Experts have canvassed the establishment of Entrepreneurship and Start-Up Bank to increase lending to start-ups and small businesses.

Sunday Abayomi, associate professor and acting director, University of Lagos Entrepreneurship and Skills Development Center (ESDC), said such a bank will fund innovative ideas from young Nigerians.

Abayomo, who spoke at the Lagos Chamber of Commerce and Industry (LCCI)’s annual Entrepreneurship Summit held on Thursday in Lagos, called for a five-year tax holiday for start-ups to enable them navigate rough terrains in the economy.

“The government should set up what I call an entrepreneurship and start-up bank. They must also look at a situation where the multinationals that have taken so much from this nation should contribute 0.5 percent of their profit into a pool, whereby such a pool is seen as an entrepreneurship start-up fund that will be used to develop ideas in the country,” he said.

“Such pool will have mentors that will evaluate these ideas to identify bankable projects,” he said.

Abayomi said such a move has become necessary owing to high unemployment rate, which is 23.1 percent at the moment.

“It is very important for us to know that the unemployment rate in the country is a bubble and it is at a point of bursting,” he warned.

“With a youth population of 60 percent,, which is age 17 to 35, it will shock everyone that we have about 120 million youths in this nation and there is a statistics that says that 38.9 percent of them are unemployed.

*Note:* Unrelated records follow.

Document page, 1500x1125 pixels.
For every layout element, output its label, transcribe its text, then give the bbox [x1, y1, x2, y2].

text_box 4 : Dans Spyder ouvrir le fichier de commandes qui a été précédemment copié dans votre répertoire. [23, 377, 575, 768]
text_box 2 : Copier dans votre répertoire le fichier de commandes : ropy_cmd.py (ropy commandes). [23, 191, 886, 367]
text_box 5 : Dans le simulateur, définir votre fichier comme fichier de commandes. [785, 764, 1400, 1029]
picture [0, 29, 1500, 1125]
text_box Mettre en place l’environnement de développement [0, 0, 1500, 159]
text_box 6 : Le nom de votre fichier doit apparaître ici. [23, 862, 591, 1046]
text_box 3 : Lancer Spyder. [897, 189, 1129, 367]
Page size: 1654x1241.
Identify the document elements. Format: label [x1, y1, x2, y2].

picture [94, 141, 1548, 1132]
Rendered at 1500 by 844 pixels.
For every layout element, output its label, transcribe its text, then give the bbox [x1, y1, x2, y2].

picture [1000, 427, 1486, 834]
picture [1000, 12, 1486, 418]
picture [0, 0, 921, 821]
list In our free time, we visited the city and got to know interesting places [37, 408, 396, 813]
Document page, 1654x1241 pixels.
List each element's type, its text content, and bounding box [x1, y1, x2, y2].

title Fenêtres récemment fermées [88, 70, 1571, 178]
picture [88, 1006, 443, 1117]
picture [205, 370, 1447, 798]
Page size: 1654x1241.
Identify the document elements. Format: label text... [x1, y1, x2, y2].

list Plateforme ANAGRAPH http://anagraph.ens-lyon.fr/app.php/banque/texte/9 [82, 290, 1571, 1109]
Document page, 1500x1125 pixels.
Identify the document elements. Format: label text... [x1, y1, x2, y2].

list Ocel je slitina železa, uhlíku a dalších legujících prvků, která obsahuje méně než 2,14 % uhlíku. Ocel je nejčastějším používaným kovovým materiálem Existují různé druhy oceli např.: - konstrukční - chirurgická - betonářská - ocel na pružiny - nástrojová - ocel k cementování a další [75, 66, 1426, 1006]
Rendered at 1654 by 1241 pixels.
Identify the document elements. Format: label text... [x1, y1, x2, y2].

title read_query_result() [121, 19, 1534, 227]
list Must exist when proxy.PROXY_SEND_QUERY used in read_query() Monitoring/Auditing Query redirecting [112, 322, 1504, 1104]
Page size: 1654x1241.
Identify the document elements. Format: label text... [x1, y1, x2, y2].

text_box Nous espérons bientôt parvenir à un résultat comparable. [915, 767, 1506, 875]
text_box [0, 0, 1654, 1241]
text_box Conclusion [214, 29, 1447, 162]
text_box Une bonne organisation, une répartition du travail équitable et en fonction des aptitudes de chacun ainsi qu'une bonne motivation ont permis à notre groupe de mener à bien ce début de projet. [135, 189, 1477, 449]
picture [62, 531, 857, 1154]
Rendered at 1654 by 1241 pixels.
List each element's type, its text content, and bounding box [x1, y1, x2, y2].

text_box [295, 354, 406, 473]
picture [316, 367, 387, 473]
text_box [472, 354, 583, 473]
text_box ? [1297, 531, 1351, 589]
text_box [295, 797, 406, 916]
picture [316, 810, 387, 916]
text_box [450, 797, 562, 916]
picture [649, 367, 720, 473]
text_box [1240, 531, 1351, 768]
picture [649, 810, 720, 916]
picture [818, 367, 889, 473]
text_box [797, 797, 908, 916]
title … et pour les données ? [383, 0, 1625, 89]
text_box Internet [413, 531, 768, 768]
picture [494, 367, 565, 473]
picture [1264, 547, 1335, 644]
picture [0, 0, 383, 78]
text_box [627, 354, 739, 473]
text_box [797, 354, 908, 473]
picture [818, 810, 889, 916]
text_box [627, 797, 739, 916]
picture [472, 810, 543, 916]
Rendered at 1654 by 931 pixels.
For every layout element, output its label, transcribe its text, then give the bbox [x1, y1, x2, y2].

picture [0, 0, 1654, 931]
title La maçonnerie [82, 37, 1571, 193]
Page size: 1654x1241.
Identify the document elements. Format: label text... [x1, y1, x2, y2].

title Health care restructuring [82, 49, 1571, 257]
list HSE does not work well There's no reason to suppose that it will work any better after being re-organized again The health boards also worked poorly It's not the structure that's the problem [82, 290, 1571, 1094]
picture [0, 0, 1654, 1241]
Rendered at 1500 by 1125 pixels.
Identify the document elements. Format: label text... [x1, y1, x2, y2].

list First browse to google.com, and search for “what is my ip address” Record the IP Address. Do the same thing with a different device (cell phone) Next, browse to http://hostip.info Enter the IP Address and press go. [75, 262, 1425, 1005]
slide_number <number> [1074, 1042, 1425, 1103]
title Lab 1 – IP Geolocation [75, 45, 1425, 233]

That amounts to about 43 million people not employed. This is twice the capacity of Ghana and Sierra Leone. This is shocking and we must rise up to this occasion.

He disclosed that his centre patented 11 ideas last year and 15 businesses are being lined up to be registered for students of Unilag free of charge.

Babatunde Ruwase, president of the LCCI, said creation of a modern, flexible and knowledge-based economy requires the growth of entrepreneurial firms, adding that Nigerians are among the most entrepreneurial people on earth.

“Good and stable government policies, provision of adequate infrastructural facilities like electricity, water, road network, and communication system, among others, are what entrepreneurs need to succeed,” he said.

“What government can do is to do more in areas of intervention funding. They can make more money available to banks to support sectors that are critical while also making the conditions for borrowing these funds relaxed,” he added.

Damilola Oloruntade, COO of A-Mobile Limited, a sanitation and event firm, said she started with N25,000 when she returned to Nigeria 12 years ago, but has grown in a way that underscores the opportunity in the country.

“You cannot be an entrepreneur if you are not innovative and creative,” she said.

Temitope Ogunsemo of Krystal Digital Solutions, explained that there is a need to move away from manual processes to digital to eliminate wastes.